On June 24, USGBC escorted Japanese business journalists through Illinois and Texas as Japan kept an 824 million-liter on-road ethanol target through March 2028.

The tour focused on how ethanol can move beyond gasoline blending and into sustainable marine fuel, with stops at a Marquis plant, a corn farm in Mazon, Illinois, a seminar at the University of Illinois Chicago Energy Resources Center, and logistics meetings in Houston.

Tommy Hamamoto, USGBC’s director in Japan, led the group. The delegation also visited Paul and Donna Jeschke’s farm in Mazon and spent time at the Marquis ethanol plant, giving Japanese business journalists a view of the supply chain from corn production to fuel output.

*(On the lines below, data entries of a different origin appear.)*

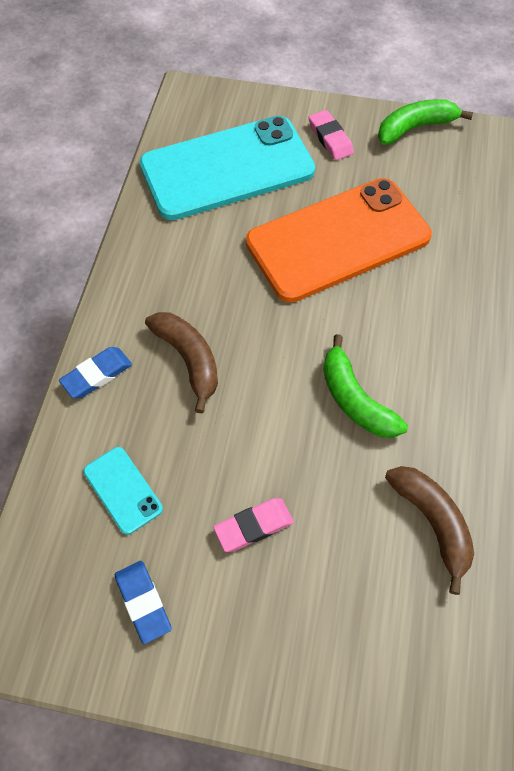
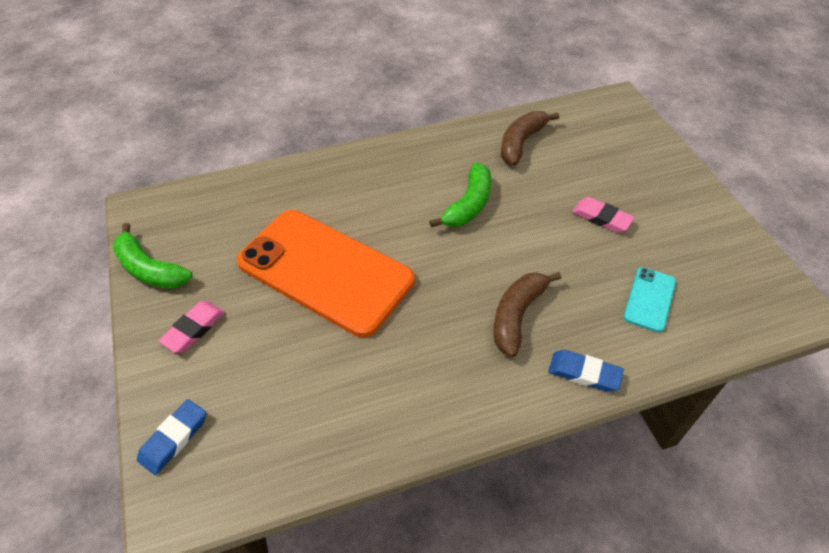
camera: 120 degrees left, 10 degrees down
(143, 602) = (699, 248): blue eraser -> blue eraser (174, 438)
(227, 168) = (281, 400): turquoise phone -> none

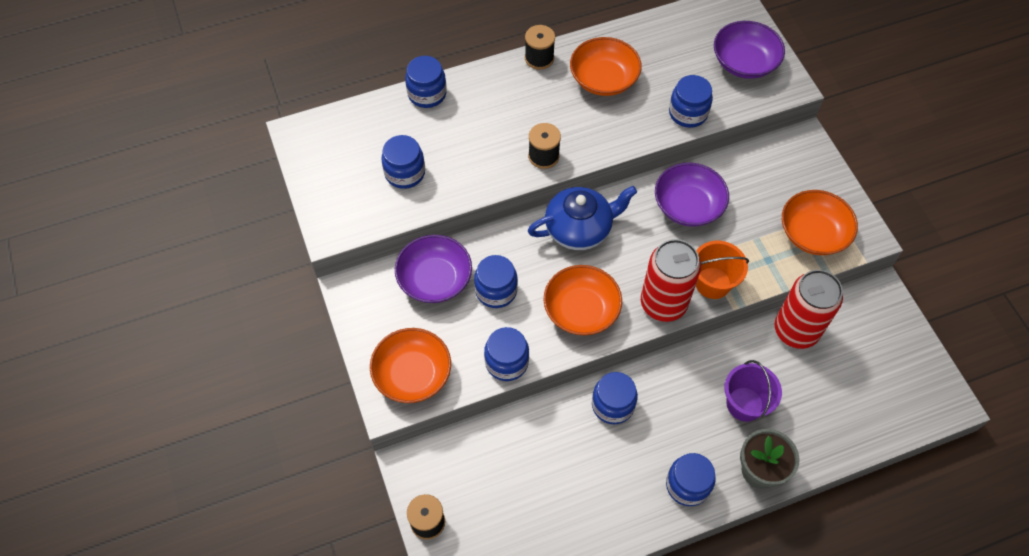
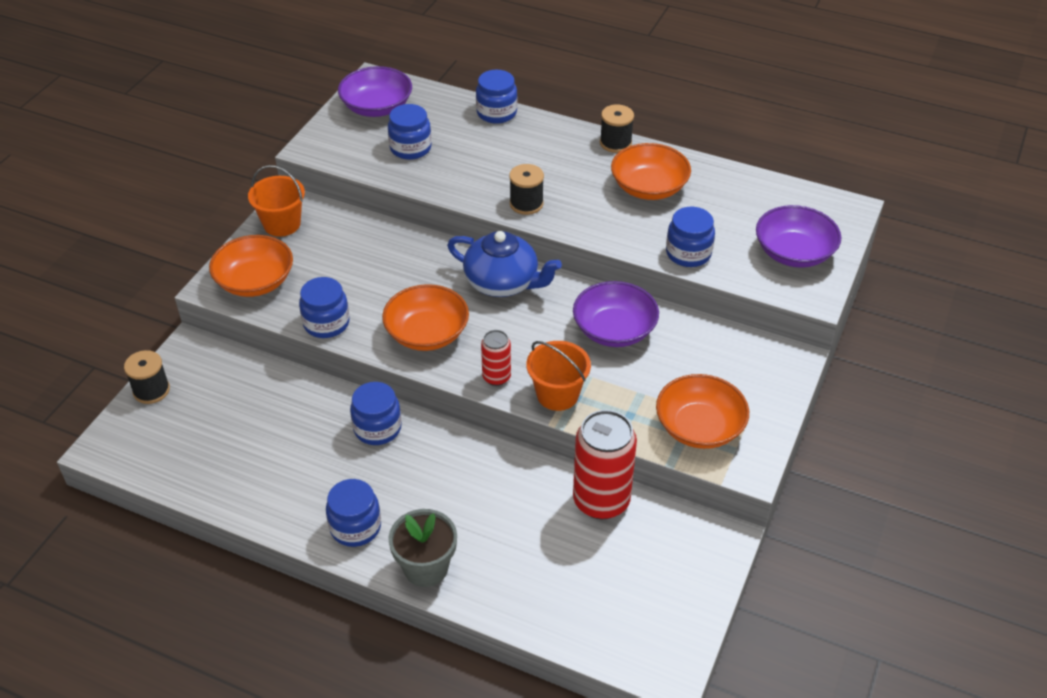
camera: 45 degrees right, 15 degrees down
(368, 311) = (282, 224): none -> orange bucket
(435, 279) = (352, 238): purple bowl -> purple bowl (377, 107)
(496, 290) = (384, 275): blue jar -> none
(663, 303) = (496, 377): red can -> red can, size x0.52
(744, 404) = (481, 514): purple bucket -> none

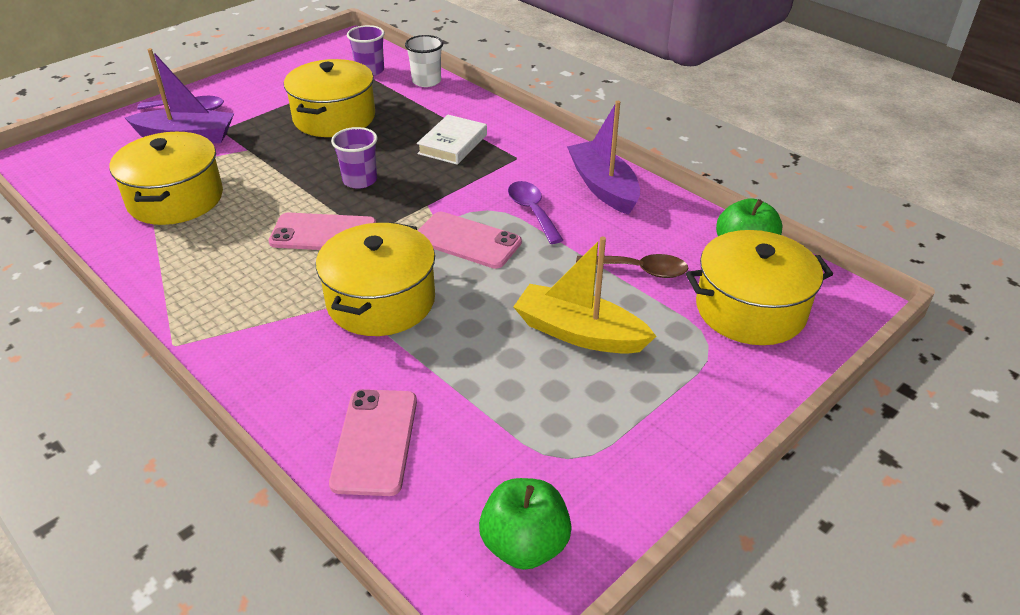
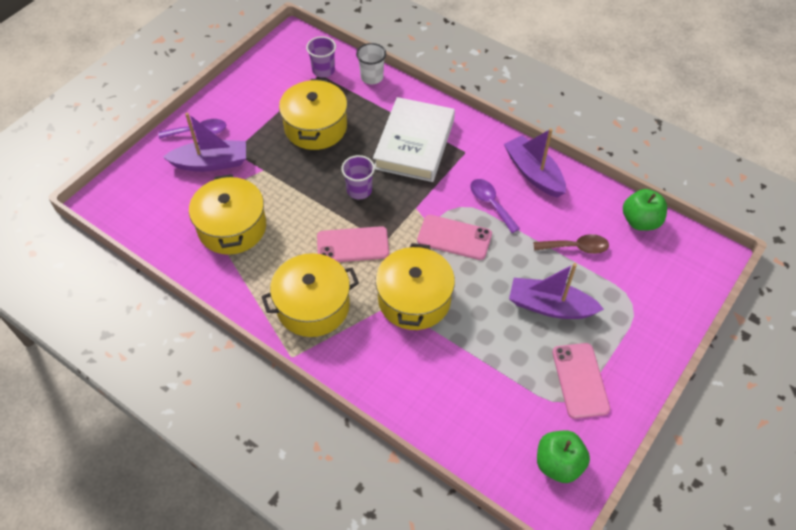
camera: 10 degrees left, 15 degrees up
(375, 441) = (449, 409): pink phone -> pink phone (580, 380)
(452, 144) = (414, 144): white book -> white book, size x1.81
(579, 333) = (550, 306): yellow boat -> purple boat
(750, 309) = (653, 270): yellow pot -> yellow pot (313, 306)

At the University of Illinois Chicago Energy Resources Center, the group discussed carbon intensity scoring and the environmental profile of sustainable marine fuel. The International Maritime Organization’s 2024 guidelines on the life-cycle greenhouse-gas intensity of marine fuels put life-cycle assessment, feedstock, conversion process and emissions factors at the center of marine-fuel accounting.

AI-generated illustration
AI-generated illustration

The delegation then went to Washington, D.C., for meetings with USDA biofuel experts and private-sector stakeholders including Growth Energy and the Renewable Fuels Association. The final leg in Houston took the group to the American Bureau of Shipping and Advario, where the focus shifted to the storage, transport and vessel-side logistics that a marine ethanol pathway would need.

Japan’s Ministry of Economy, Trade and Industry introduced an action plan on June 10, 2025, aiming for nationwide E10 gasoline by 2030 and E20 by 2040.